Provided entries:
*** Block opens ***

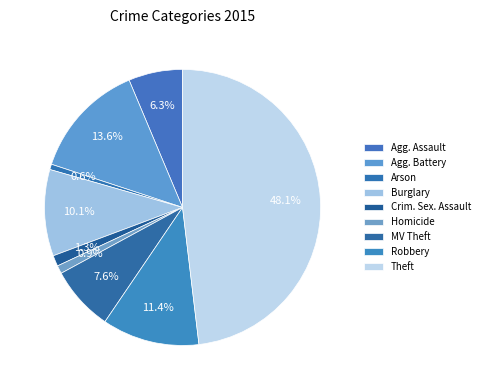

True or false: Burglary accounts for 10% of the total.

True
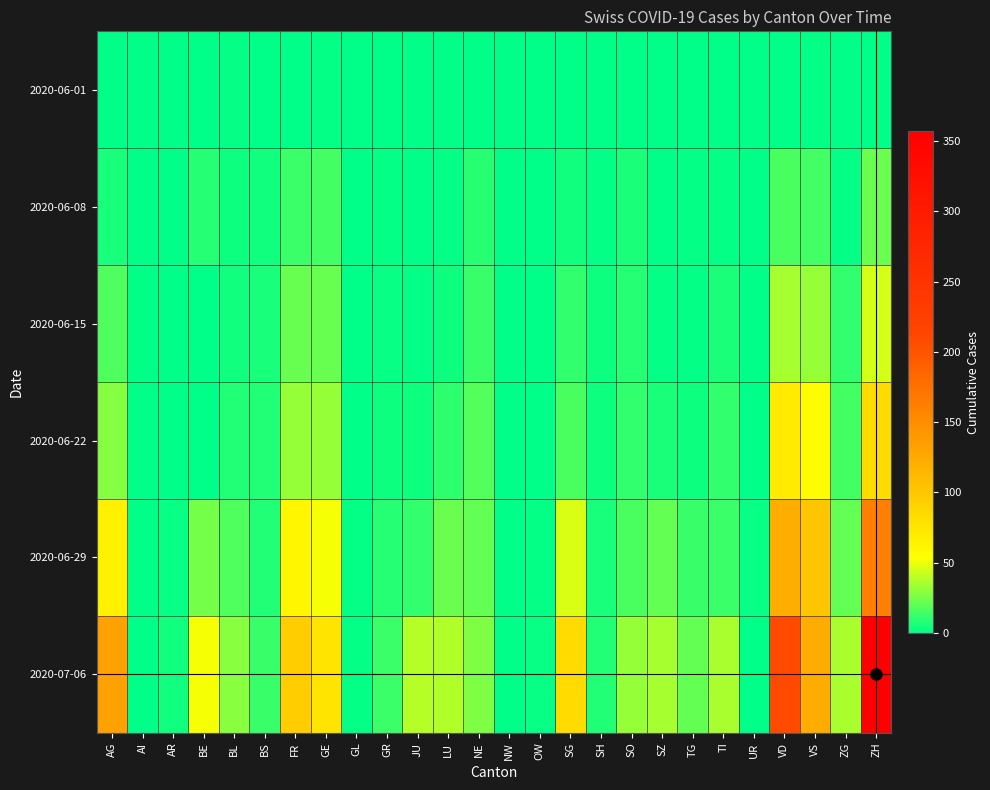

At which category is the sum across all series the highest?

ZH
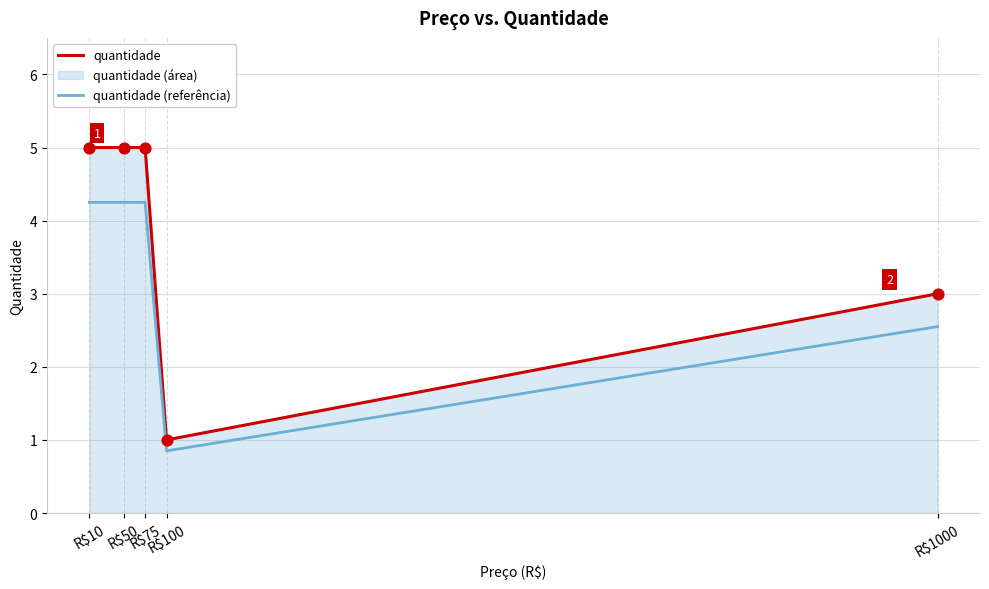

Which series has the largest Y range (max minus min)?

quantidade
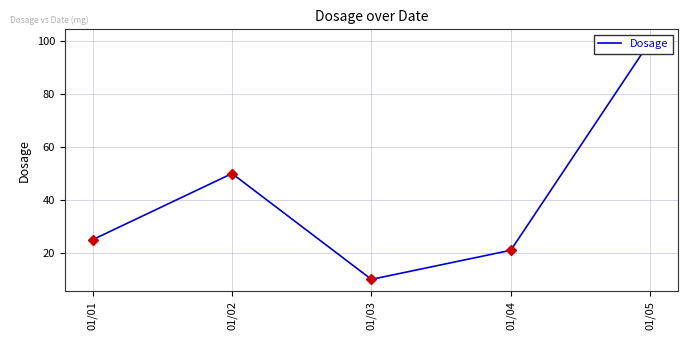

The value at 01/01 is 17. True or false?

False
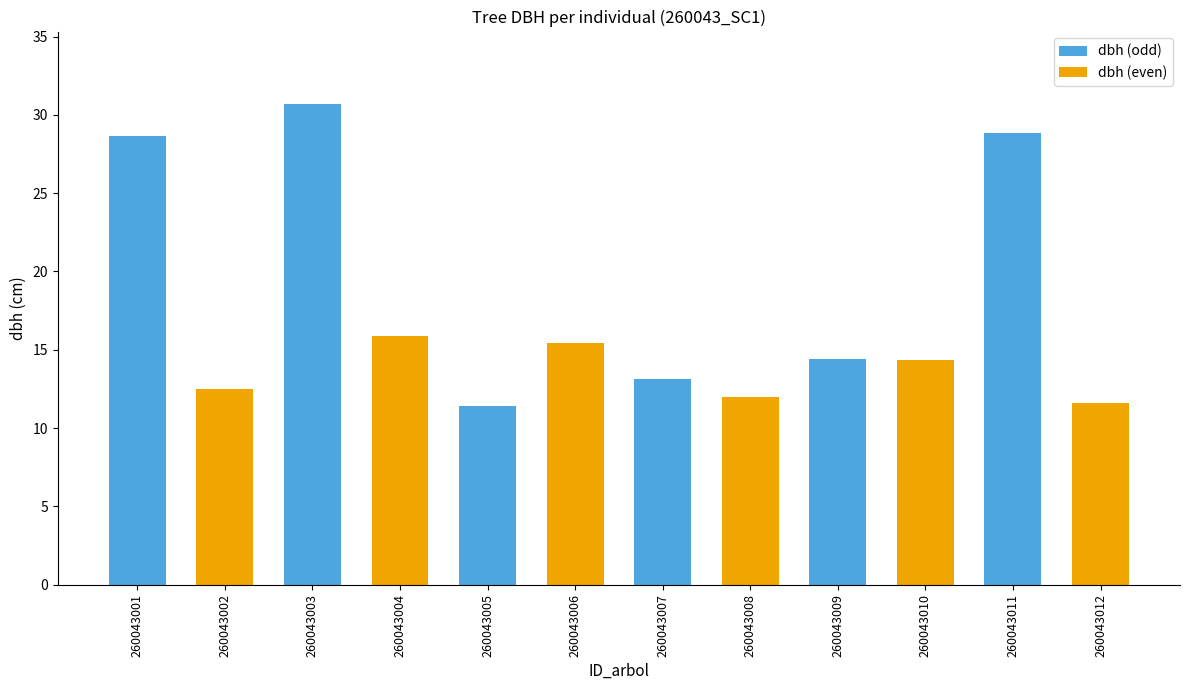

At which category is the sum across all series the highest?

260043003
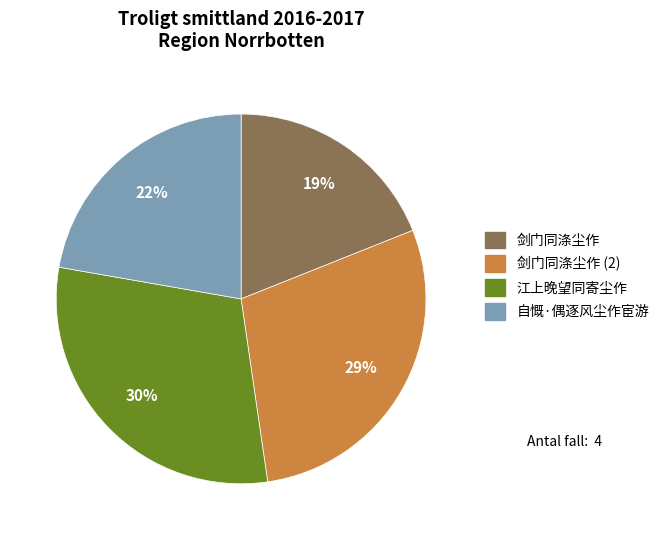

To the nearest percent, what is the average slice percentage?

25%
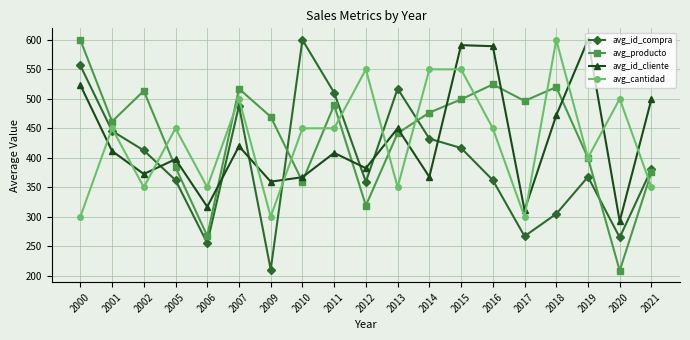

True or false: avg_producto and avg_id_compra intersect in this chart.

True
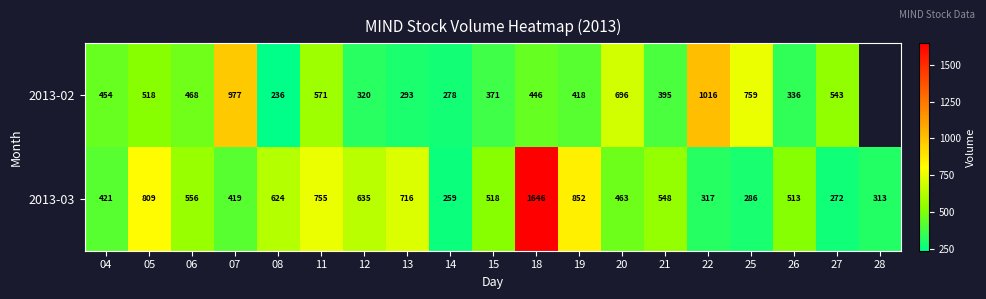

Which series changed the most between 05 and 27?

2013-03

*** Block closes ***
*** Block opens ***

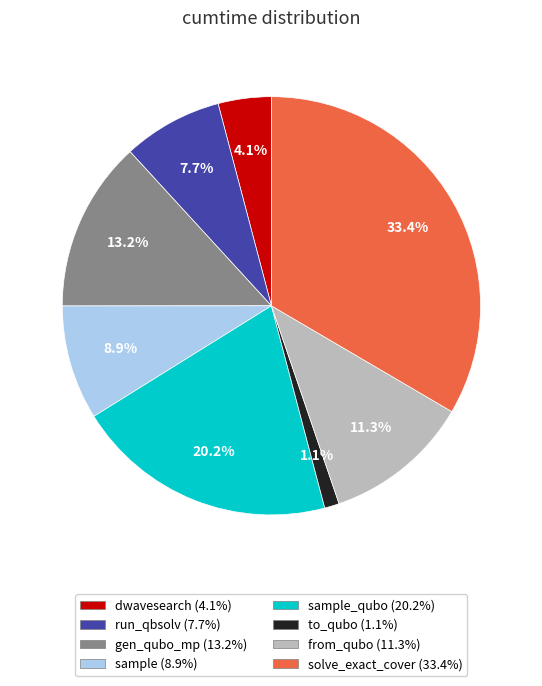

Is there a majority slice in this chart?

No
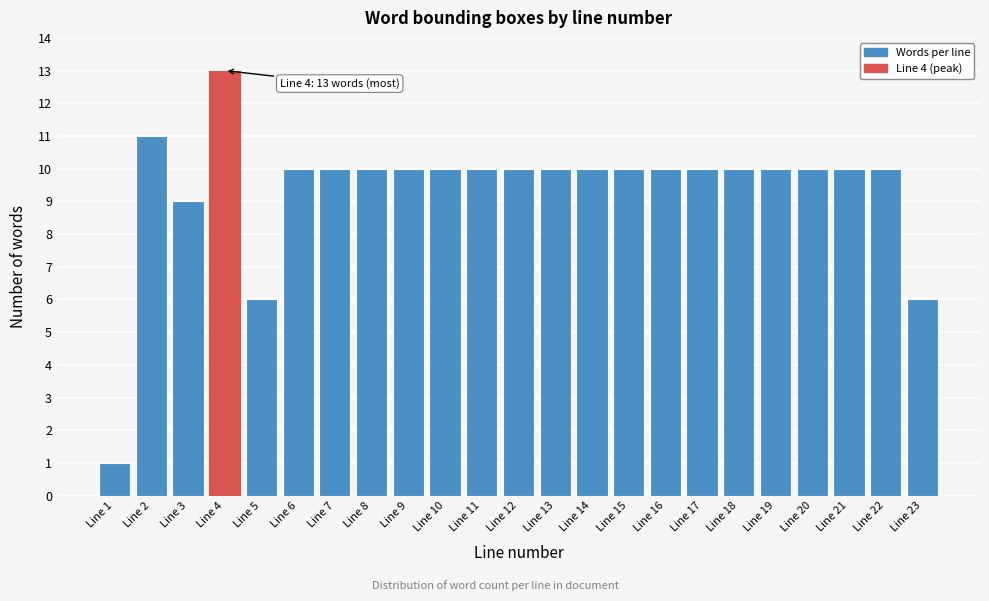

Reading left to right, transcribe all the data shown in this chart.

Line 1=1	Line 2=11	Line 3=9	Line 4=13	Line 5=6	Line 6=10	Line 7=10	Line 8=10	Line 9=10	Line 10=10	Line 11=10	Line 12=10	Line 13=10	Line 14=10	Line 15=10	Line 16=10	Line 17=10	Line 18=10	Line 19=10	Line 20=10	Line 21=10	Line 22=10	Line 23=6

*** Block closes ***

Your goal: Copy out the rows verbatim, beginning with the line containing "Which series has" and continuing through the line containing "Which series changed", both included. Omit the pictures from your copy.

Written answer:
Which series has the largest Y range (max minus min)?

quantidade

The value at 01/01 is 17. True or false?

False

At which category is the sum across all series the highest?

260043003

To the nearest percent, what is the average slice percentage?

25%

True or false: avg_producto and avg_id_compra intersect in this chart.

True

Which series changed the most between 05 and 27?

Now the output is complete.